**Document passage**
On Mon, Dec 01, 2014 at 08:22:59PM +0000, Suliman via Digitalmars-d-learn wrote:
> Could anybody explain why there is opinion that stack is fast and the heap is slow. All of them are located in the same memory. So the access time should be equal.

That may be true 15 years ago, it's not true today with multilevel CPU caches. The stack is basically always "hot" in the CPU cache because it's very frequently accessed (function calls, function returns, temporaries, local variables, etc.), so accessing stuff on the stack almost always hits the cache. Accessing stuff on the heap is likely to incur a cache miss, so the CPU has to go and fetch it from RAM (sloooow).

Not to mention, allocating stuff on the heap incurs a lot of overhead to keep track of which parts of memory is in use or free, whereas allocating stuff on the stack is just bumping a pointer (and compilers usually combine several stack allocations into a single instruction that allocates all of them at once -- optimizers will even elide pointer bumps if the total required size for local variables is already known in advance and the end of the allocated region doesn't need to be used -- e.g. the function never calls another function). Also, allocating on the heap generates garbage for the GC to collect.

**Work instructions**
Reproduce the part of the stack-versus-heap discussion between "That may be" and "from RAM (sloooow).", inclusive.

**Material supplied**
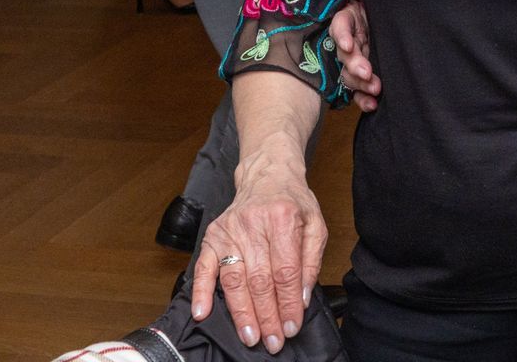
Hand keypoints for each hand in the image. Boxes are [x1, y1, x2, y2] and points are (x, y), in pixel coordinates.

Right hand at [189, 150, 325, 354]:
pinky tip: (202, 313)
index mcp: (283, 219)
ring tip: (249, 336)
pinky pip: (203, 267)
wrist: (267, 175)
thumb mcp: (315, 224)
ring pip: (234, 279)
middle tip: (272, 341)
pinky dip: (201, 291)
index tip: (292, 326)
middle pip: (260, 280)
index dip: (289, 303)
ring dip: (241, 312)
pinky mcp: (212, 236)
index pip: (286, 271)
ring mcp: (229, 231)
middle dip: (267, 315)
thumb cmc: (293, 203)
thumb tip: (303, 297)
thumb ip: (311, 260)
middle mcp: (253, 225)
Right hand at [328, 0, 380, 112]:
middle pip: (345, 55)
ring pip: (350, 74)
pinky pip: (360, 90)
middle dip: (353, 64)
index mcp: (351, 20)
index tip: (348, 45)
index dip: (342, 35)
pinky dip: (364, 99)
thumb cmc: (385, 6)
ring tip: (375, 88)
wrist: (402, 20)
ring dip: (360, 83)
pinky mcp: (365, 75)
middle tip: (366, 72)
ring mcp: (357, 59)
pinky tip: (371, 105)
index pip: (341, 26)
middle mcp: (351, 41)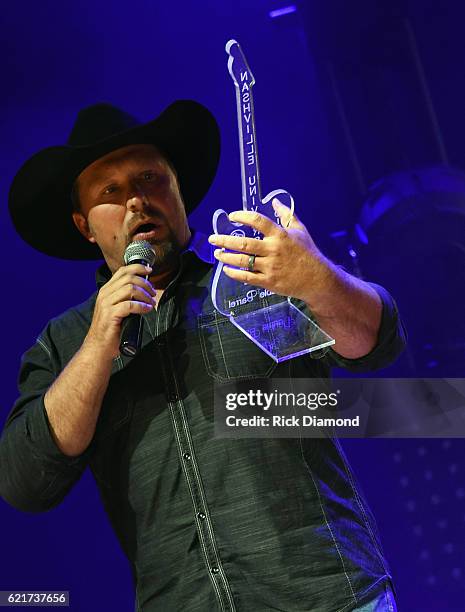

**Task answer**
That may be true 15 years ago, it's not true today with multilevel CPU caches. The stack is basically always "hot" in the CPU cache because it's very frequently accessed (function calls, function returns, temporaries, local variables, etc.), so accessing stuff on the stack almost always hits the cache. Accessing stuff on the heap is likely to incur a cache miss, so the CPU has to go and fetch it from RAM (sloooow).